Goodbye, 2019. Hello, 2020! Here is a look at the year in review in prescription drug pricing:
1. States Take a Stand
- In 2019, states passed a record number of laws to rein in high drug prices. California lawmakers passed a groundbreaking bill that would deter Big Pharma from cutting abusive “pay-for-delay” deals. Massachusetts became the first state in the nation to grant its Medicaid program the power to negotiate lower drug prices and to hold companies that refuse to come to the table accountable. Maryland made history by establishing a drug affordability board. And in Maine, bipartisan efforts resulted in a comprehensive slate of prescription drug pricing laws including importation, a prescription drug affordability board, and transparency measures.
2. Federal Momentum Grows
- The CREATES Act cleared Congress as part of a year-end spending agreement. The bill is expected to save the government $4 billion over 10 years by closing a loophole that had prevented generics from coming to market. Drugs impacted include Revlimid, which costs Part D beneficiaries as much as $2,600 for the first month’s supply. While taken by only 37,500 Americans on Medicare Part D, the drug carried the highest total spending for any drug in the program in 2017. Overdue? Yes. The least Congress could do? Yes. But we’ll take it.

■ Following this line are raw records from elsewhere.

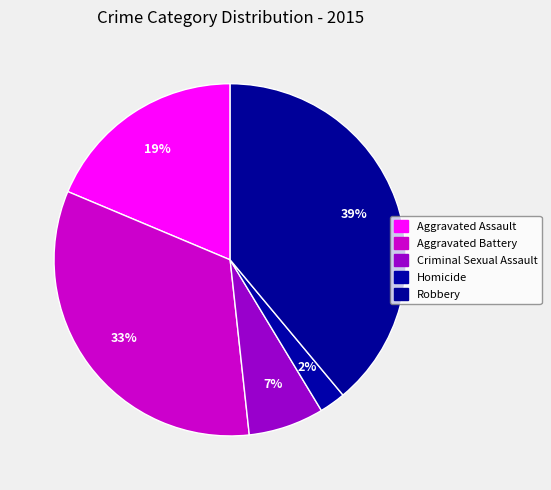

What portion of the pie excludes Robbery?

61.1%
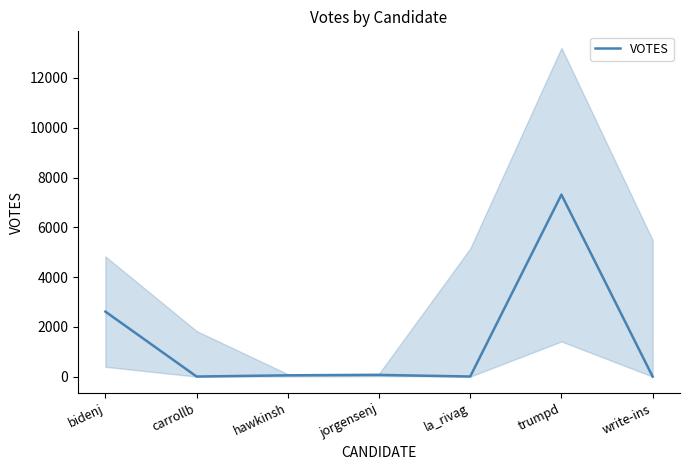

How many data points are less than 52?

3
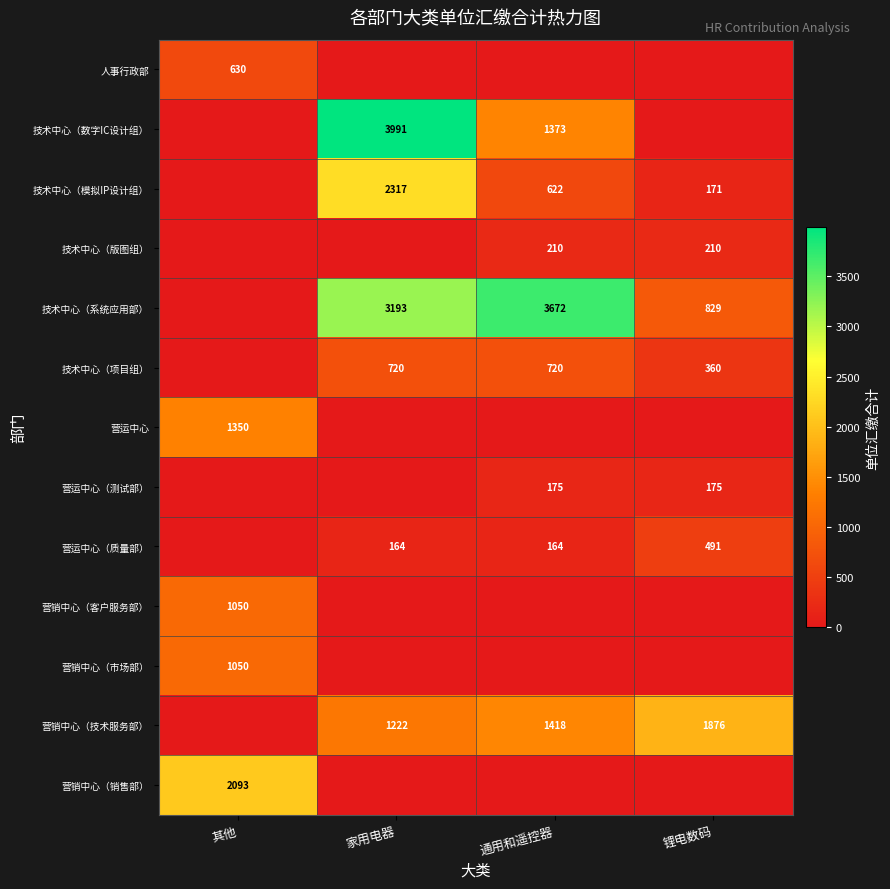

What is the difference between the highest and lowest values at 其他?

2093.0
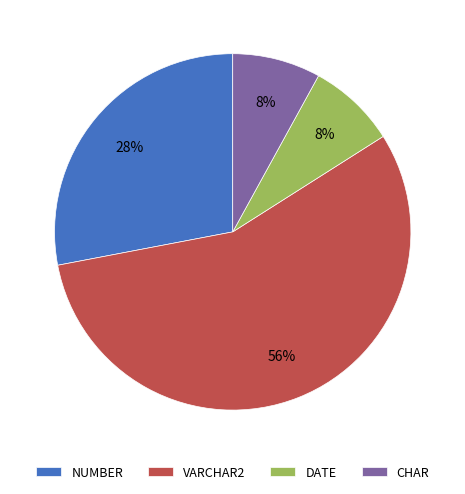

To the nearest percent, what is the average slice percentage?

25%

3. Patient Voices Grow Louder
- Patients across America are continuing to speak out against ever-increasing prescription drug prices. They’ve testified in statehouses and in Washington, DC and met with legislators in dozens of in-person meetings. And they’ve shared more than 20,000 of their stories with Patients For Affordable Drugs that detail the heartbreaking choices they’re forced to make to afford prescriptions, from skipping doses, to cutting pills in half, to forgoing food. The stories of our brave patient advocates can be found here.
4. Pharma Loses Its Edge
- Pharma is losing its edge in Washington. The U.S.-Mexico-Canada Agreement (USMCA) passed the House before year’s end. Stripped from the deal were enhanced biologic patent exclusivity periods in Mexico and Canada that would have blocked competition and kept prices high. The deal is evidence that progress on drug pricing in gridlocked Washington and in the face of the deep-pocketed drug lobby is possible.

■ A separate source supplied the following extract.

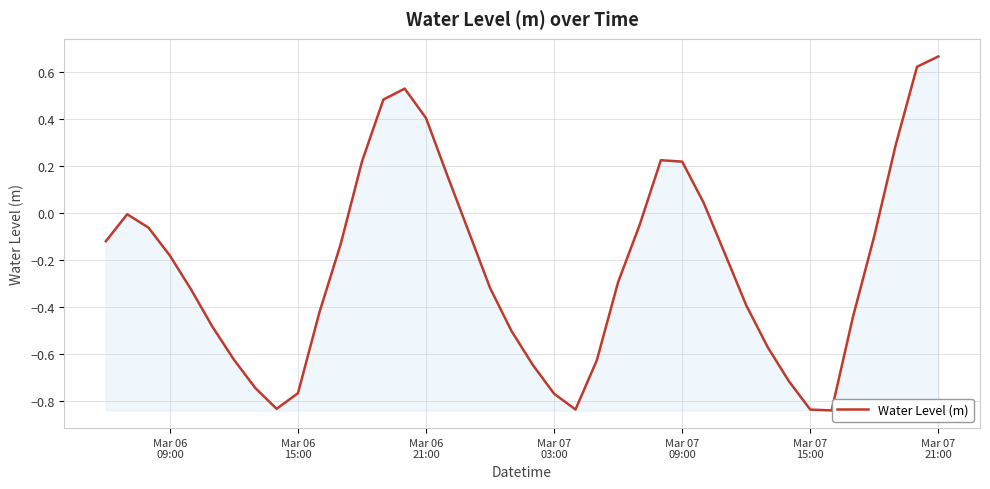

How many lines are shown in the chart?

1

5. It’s Not Perfect, But It’s Progress
- We know the road ahead is long, but let’s not forget how far we’ve come. House passage of H.R. 3, the Elijah E. Cummings Lower Drug Costs Now Act, marked a major victory in the fight for lower drug prices. The landmark legislation would expand Medicare benefits, support innovation, and save America billions of dollars from lower drug prices. The bipartisan Prescription Drug Pricing Reduction Act of 2019 cleared the Senate Finance Committee and would cap how much drugmakers could hike prices on medications in Medicare, for the first time, ever. Congress will have another opportunity to work together as it sets about this spring to fund popular health extenders.